Having a function which returns a seq of characters, I need to modify it to allow attaching metadata to some characters (but not all). Clojure doesn't support 'with-meta' on primitive types. So, the possible options are:

  • return a seq of vectors of [character, metadata];

    pros: simplicity, data and metadata are tied together
    cons: need to extract data from vector
     
  • return two separate seqs, one for characters and one for metadata, caller most iterate those simultaneously if he cares about metadata;

    pros: caller is not forced to extract data from each stream element and may throw away meta-sequence if he wishes
    cons: need to iterate both seqs at once, more complexity on caller side if metadata is needed
     
  • introduce some record-wrapper containing one character and allowing to attach meta to itself (Clojure records implement IMeta);

    pros: data and metadata are tied together
    cons: need to extract data from record
     
  • your better option.

Which approach is better?

1

1 Answers

1
votes

Using vector/map sequence, e.g.

({:char 'x' :meta <...>} {:char 'y' :meta <...>} {:char 'z' :meta <...>} ...)
; or
(['x' <...>] ['y' <...>] ['z' <...>] ...)
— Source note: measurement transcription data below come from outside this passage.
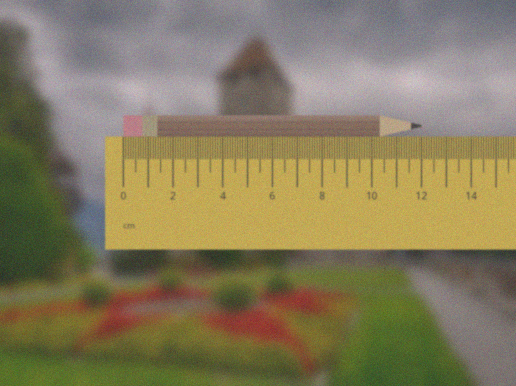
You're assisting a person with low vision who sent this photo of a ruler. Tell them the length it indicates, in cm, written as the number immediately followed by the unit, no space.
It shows 12cm
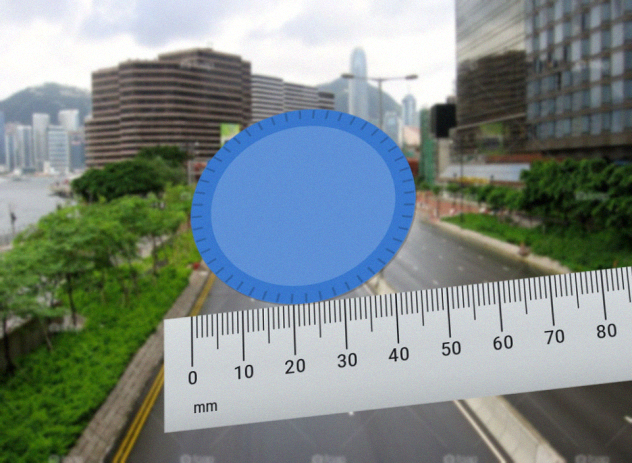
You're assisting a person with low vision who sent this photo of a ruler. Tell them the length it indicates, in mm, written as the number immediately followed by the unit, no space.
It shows 45mm
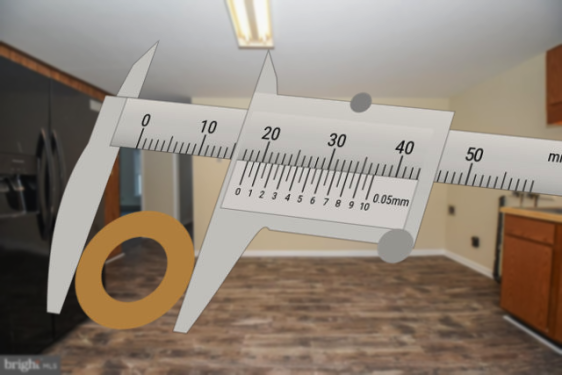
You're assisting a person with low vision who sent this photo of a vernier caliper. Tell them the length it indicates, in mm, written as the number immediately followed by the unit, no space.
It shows 17.8mm
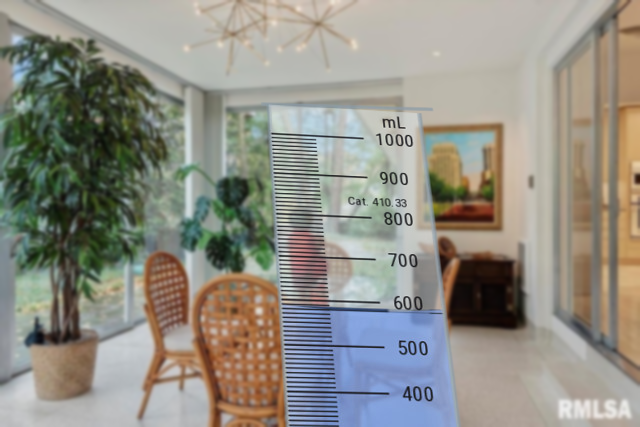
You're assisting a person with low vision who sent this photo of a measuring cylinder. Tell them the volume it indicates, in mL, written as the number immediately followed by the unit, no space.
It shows 580mL
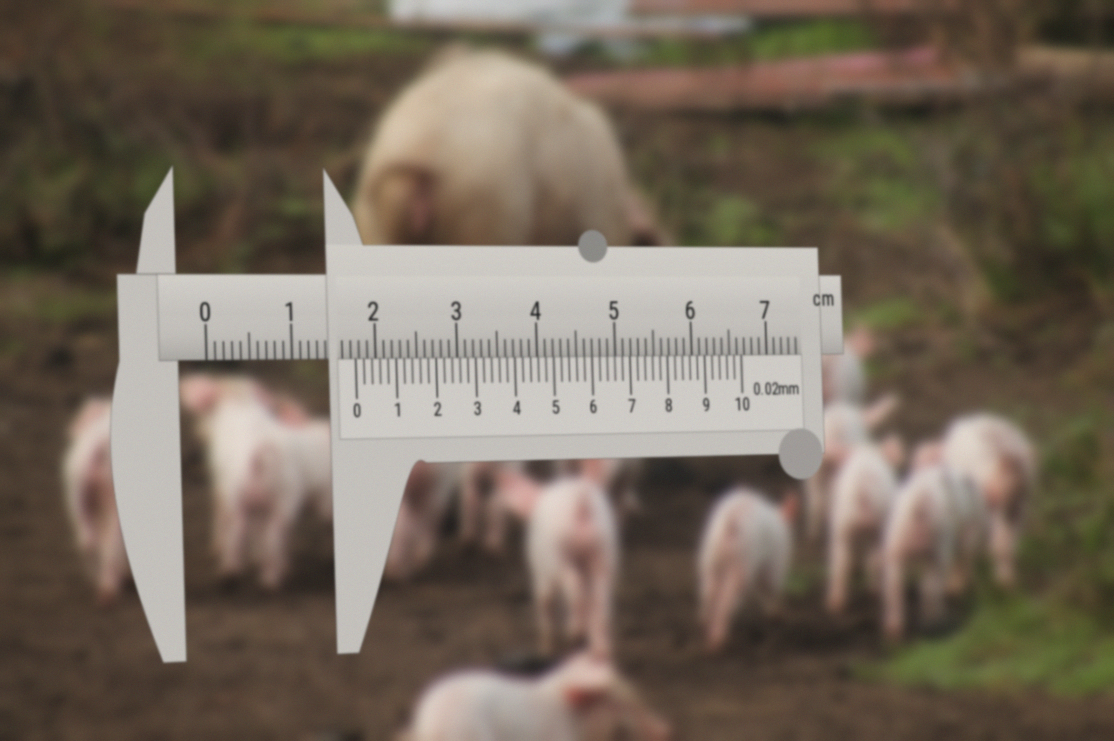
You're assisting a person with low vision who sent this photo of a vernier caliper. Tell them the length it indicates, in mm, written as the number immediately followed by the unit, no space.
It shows 17.6mm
looks like the best option for me, that's what I'd do myself if I had such task. Then, for example, writing a function which transforms such sequence back to sequence of chars is very simple:

(defn characters [s] (map :char s))
; or
(defn characters [s] (map first s))

Iterating through characters and metadata at the same time is also very easy using destructuring bindings:

(doseq [{:keys [char meta]} s] ...)
; or
(doseq [[char meta] s] ...)

What to use (map or vector) is mostly a matter of personal preference.

IMO, using records and their IMeta interface is not quite as good: I think that this kind of metadata is mostly intended for language-related code (macros, code preprocessing, syntax extensions etc) and not for domain code. Of course I may be wrong in this assumption.

And using two parallel sequences is the worst option because it is not as convenient for the user of your interface as single sequence. And throwing away the metadata is very simple with the function I wrote above, and it will not even have performance implications if all sequences are lazy.